При этом совсем другим было отношение к вероятному столкновению с западными державами, которое Гитлер не хотел исключать как последнее средство воздействия и которого так боялись его военные, хотя и не испытывали особого страха от будущей войны с Красной армией. С целью предотвращения войны с Западом диктатор был даже готов в августе 1939 г. в качестве политического блефа заключить со своим смертельным врагом формальный пакт. Если бы его расчеты оправдались, то нападение на Польшу могло перерасти в войну против Советского Союза. Это был один из многих вариантов развития событий в 1939 г.
Борьба с большевизмом была самым известным пропагандистским лозунгом Гитлера не только среди немецкого населения. На нем он строил, начиная с 1933 г., всю свою внешнюю и военную политику. С прекращением тайного сотрудничества с СССР, которое осуществляли рейхсвер и правительство Веймарской республики, перед Гитлером открылись новые конъюнктурные возможности в плане заключения союзов. Они должны были способствовать скорейшему развязыванию войны против России. Естественно, у него не было конкретной военной концепции. В этом деле он доверял, по крайней мере в 1930-е гг., своим генералам. Ведь они же, в конце концов, победили Красную армию в 1917 г. К тому же они получили и опыт военной интервенции в России в 1918–1920 гг.
«Мировоззренческие» идеи Гитлера, по крайней мере так, как они изложены в его книге «Майн кампф», выросли из хаотичного конгломерата праворадикальных лозунгов его времени. Из них он создал свою «ориентацию на Восток». Это была шаткая и противоречивая концепция, утопия, которая внутри нацистского движения допускала совершенно разные толкования, но не представляла собой никакой конкретной политической программы действий.
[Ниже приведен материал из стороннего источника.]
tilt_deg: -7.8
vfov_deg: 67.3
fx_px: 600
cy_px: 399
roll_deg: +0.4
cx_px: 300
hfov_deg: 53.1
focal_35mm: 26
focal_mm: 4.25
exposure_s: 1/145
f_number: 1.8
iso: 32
Гитлер тоже сделал выводы из хода Первой мировой войны, что самый многообещающий для Германии путь к мировому господству ведет через Восток. Поэтому он и стремился в своих идеях опираться на победу германских войск в войне с царской Россией в 1917 г.
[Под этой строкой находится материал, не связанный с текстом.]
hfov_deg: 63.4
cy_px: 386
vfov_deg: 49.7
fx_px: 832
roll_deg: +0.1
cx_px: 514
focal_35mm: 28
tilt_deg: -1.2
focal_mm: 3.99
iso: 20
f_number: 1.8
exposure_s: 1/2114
Однако корни плана «Барбаросса», восточной войны Гитлера 1941 г., уходят намного глубже. Как уже говорилось выше, идея войны Германии против России возникла еще в конце XIX века. Решающее значение для этого имела вероятность ведения войны на два фронта. Такая стратегическая ситуация нашла свое продолжение в политико-идеологической трескотне. Но образы врага, создававшиеся на культурном и расистском уровнях, а также имперские интересы в экономике не могли стать неотложным мотивом военного противостояния. Генеральный штаб занялся трезвой аналитической работой. Русская армия, несмотря на ее численное превосходство, могла представлять серьезную угрозу только в том случае, если рейху придется вести войну на два фронта. В соответствии с оперативными идеями германских сухопутных войск, в этом случае важно было нанести русской армии решительный удар в приграничном сражении и заполучить свой «залог» — при удобной возможности отобрать у царской России Прибалтику и Украину как «жизненно важные источники» — и продиктовать затем свои условия заключения мира. Наступление на Москву, т. е. вглубь России, было бы контрпродуктивным и опасным.
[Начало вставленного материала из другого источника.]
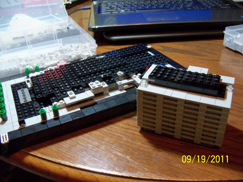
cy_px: 91
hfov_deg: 52.6
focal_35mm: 35
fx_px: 246
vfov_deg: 40.7
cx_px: 122
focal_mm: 6.2
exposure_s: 1/40
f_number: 3.5
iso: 500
Здесь в качестве устрашающего фактора послужил не только пример Наполеона в 1812 г. Если такое решение придется принимать в ходе войны на Западе, сражаясь с Францией, то германские войска ни в коем случае не должны быть связаны на широких просторах России.
С принятием плана Шлиффена кайзеровская Германия наконец определилась с тем, что основная масса сухопутных войск вначале будет задействована на Западе в определяющем ход войны сражении, а затем — развернута на Восток. Но война протекала иначе. Наступление на Западе перешло в окопную войну, а оборонительное сражение незначительными силами с русской армией в Восточной Пруссии принесло неожиданный успех. Но и здесь, на польских землях, вначале все развивалось как кровопролитная война на истощение, пока немцам, благодаря их новой политической стратегии, не удалось ускорить крах Российской империи изнутри. Несмотря на антиславянскую пропаганду и пангерманскую идеологию «расовой борьбы», военному командованию удалось проводить трезвую стратегию с целью разложения противника. Неоценимую помощь Германии в долгожданном прорыве фронта в 1917–1918 гг. оказали поддержка Ленина и его революции, а также союз с нерусскими народами, стремившимися к самостоятельности. Крушение русского фронта и соглашение с новым, слабым центром власти открывали возможности для проведения широкомасштабных операций вплоть до нефтяных промыслов Кавказа. Наступление на Москву было излишним, поскольку правившие там большевики гражданской войной сами стремились еще больше ослабить центральные районы.